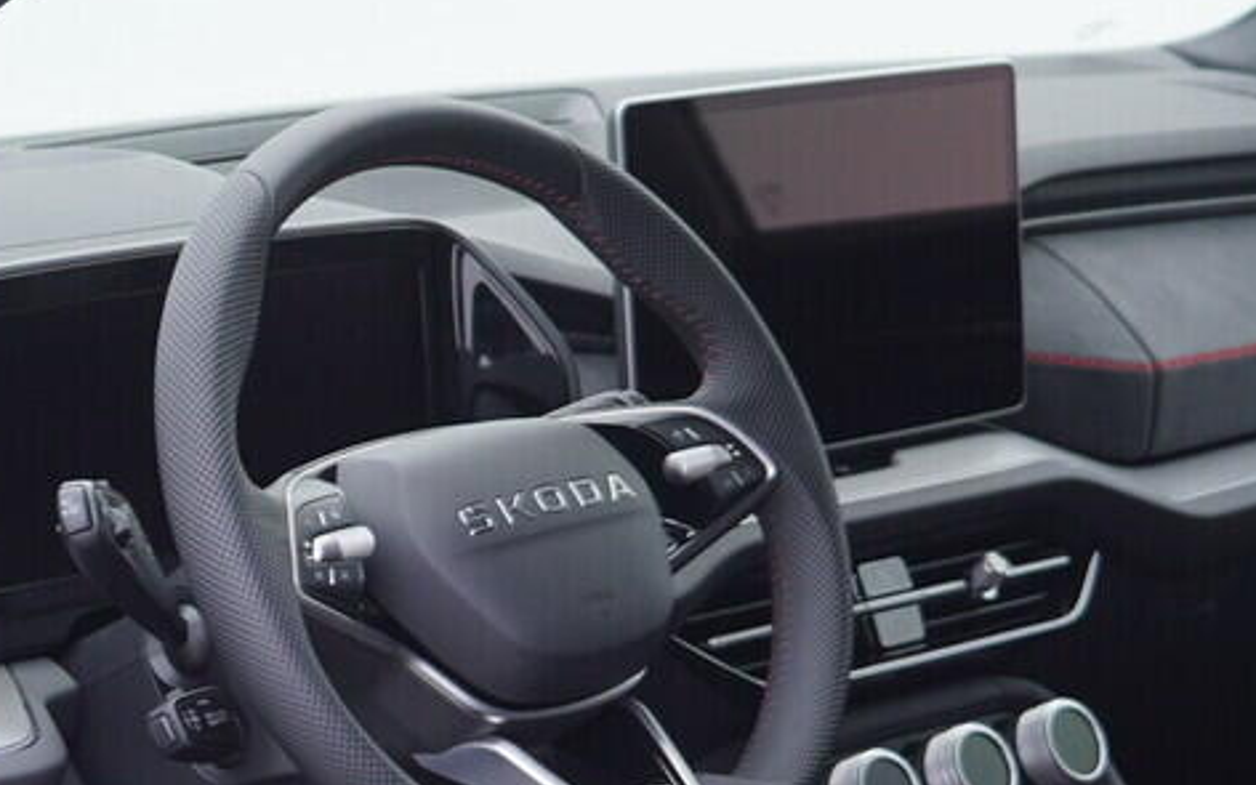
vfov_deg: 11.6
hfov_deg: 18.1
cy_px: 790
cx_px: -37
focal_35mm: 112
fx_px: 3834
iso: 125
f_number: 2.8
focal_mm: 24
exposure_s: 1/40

● ● ●

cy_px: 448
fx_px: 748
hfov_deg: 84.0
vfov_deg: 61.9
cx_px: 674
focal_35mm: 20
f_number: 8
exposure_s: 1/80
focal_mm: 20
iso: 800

● ● ●

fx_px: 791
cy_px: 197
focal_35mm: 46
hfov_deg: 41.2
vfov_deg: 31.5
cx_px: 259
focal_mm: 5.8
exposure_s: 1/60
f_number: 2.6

● ● ●

▸ Work item:
From the records above, reproduce exactly the lines from the one with "vfov_deg: 11.6" to the one with "exposure_s: 1/40", both included, and no others.

▸ Solved exercise:
vfov_deg: 11.6
hfov_deg: 18.1
cy_px: 790
cx_px: -37
focal_35mm: 112
fx_px: 3834
iso: 125
f_number: 2.8
focal_mm: 24
exposure_s: 1/40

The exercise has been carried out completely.